A while back I had the chance to start play testing a new MMOFPS by Red 5 Studios making waves in online gaming circles: Firefall. I found that the most appropriate description I read was “Borderlands Online”; the game combined shooting with crafting and leveling… but unfortunately it also played a bit slow and clunky. Then came the summer milestone update: a large patch that completely changed several aspects of the game such as discarding the leveling system, replacing the Medic battleframe with the new Biotech battleframe, and upping the combat speed of the game overall. So how did the changes come out? Read on for our take on it!
Firefall takes place in a sci-fi future; in an attempt to create a sustainable power source on Earth, humanity accidentally unleashed a gigantic energy storm called the Melding that covered all but small pockets of the world, transforming everything it touches. Don’t you hate it when that happens?
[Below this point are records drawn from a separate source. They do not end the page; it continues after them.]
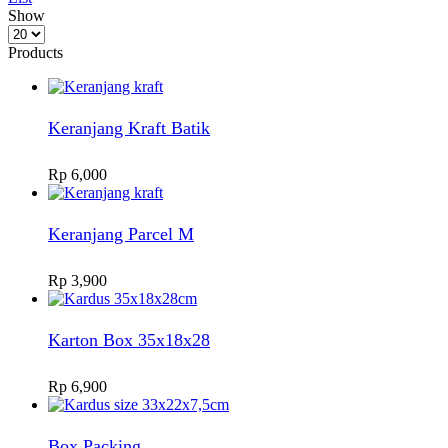
Show
Products
per
Products
page
Keranjang Kraft Batik
Rp
6,000
Keranjang Parcel M
Rp
3,900
Karton Box 35x18x28
Rp
6,900
Box Packing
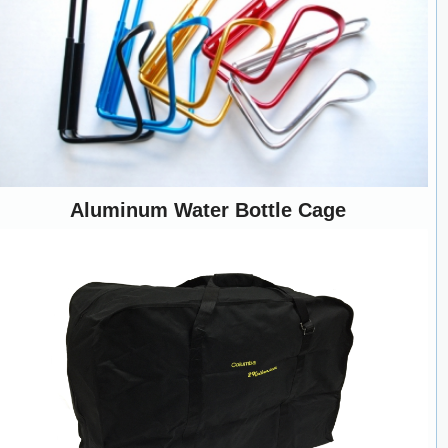
Aluminum Water Bottle Cage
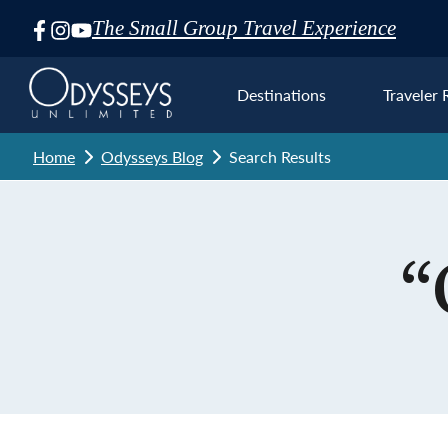
The Small Group Travel Experience
Skip
Navigation
Destinations
Traveler 
Home
Odysseys Blog
Search Results
Euro
“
New players in the game begin at Copacabana, a central questing hub that also serves as a tutorial area for newbies. Similar to the time before the milestone update, players begin the game by choosing a particular battleframe (aka, class) and customizing their character’s appearance and voice. The options still seem a bit limited, but this is made up for through a completely redefined leveling experience.
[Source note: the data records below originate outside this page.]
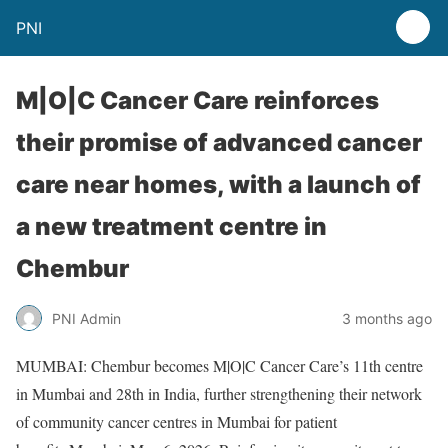
PNI
M|O|C Cancer Care reinforces
their promise of advanced cancer
care near homes, with a launch of
a new treatment centre in
Chembur
PNI Admin
3 months ago
MUMBAI: Chembur becomes M|O|C Cancer Care’s 11th centre
in Mumbai and 28th in India, further strengthening their network
of community cancer centres in Mumbai for patient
Prior to the milestone, players would level up much like in traditional MMOs; killing enemies and completing quests would reward experience, and with enough experience the current battleframe would gain a level. The update changed this process; experience now accumulates like currency and can be spent in a tech tree. I spent most of my time with the Engineer battleframe: the first tier had roughly three paths that had different upgrades from new weapons, to increased rates of fire, to upgraded abilities. Experience only accumulates for one battleframe at a time; and at the end of the basic frames, depending on the path, an entirely new type (known as a tier 2 battleframe) will become unlocked. This means that, while banking experience isn’t necessarily a drawback, it also can’t be done to gain an edge in another battleframe. If you want to power up your Assault, you can’t just play as a Biotech.
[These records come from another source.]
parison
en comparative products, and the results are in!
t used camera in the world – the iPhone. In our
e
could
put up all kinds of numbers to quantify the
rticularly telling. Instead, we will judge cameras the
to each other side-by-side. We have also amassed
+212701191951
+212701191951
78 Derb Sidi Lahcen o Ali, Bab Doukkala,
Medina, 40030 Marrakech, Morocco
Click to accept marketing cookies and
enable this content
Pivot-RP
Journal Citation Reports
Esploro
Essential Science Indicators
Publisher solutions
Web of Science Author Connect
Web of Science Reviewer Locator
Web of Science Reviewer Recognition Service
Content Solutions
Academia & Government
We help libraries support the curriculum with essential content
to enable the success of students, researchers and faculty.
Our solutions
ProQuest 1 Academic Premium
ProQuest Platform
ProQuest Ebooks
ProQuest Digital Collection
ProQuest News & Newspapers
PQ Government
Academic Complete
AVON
Players start with five basic Accord battleframes. As mentioned before, I mostly played as an Engineer. Unique among the battleframes, Engineers can summon up to three turrets to attack an enemy from static positions. While not the most durable or damaging class, I absolutely loved the ability to turn an area into my own personal shooting gallery. It was also a blast to toss turrets up in trees or high up on walls and watch enemies struggle to find a path to attack them! For more traditional roles, Dreadnaught plays the part of the heavy tank: slow, but tough to take down. An Assault is more of an in-your-face damage dealer, while the Recon takes the role of the deadly ranged Sniper. The milestone mostly changed the Biotech class by completing changing the former battleframe of the Medic. Red 5 Studios mentioned that the Medic battleframe negatively impacted the fun of other players with its continuous healing abilities; the new Biotech frame still has some ability to heal but is more limited by cooldowns and gains a stronger ability to fight as well as support.
The battleframes and their abilities are now accessed through a new terminal in towns called the Battleframe Garage. Here, players can learn their new abilities purchased through experience and customize their characters’ equipped items and abilities. Players have three different metrics (CPU, Power and Mass), and each of these limit how many abilities and weapons can be used by a battleframe; the idea is to avoid overpowered combinations, although I never found an issue personally while playing. While the basic tier 1 battleframes will gain weapons through the tech trees, tier 2 battleframes will need to find them in other ways.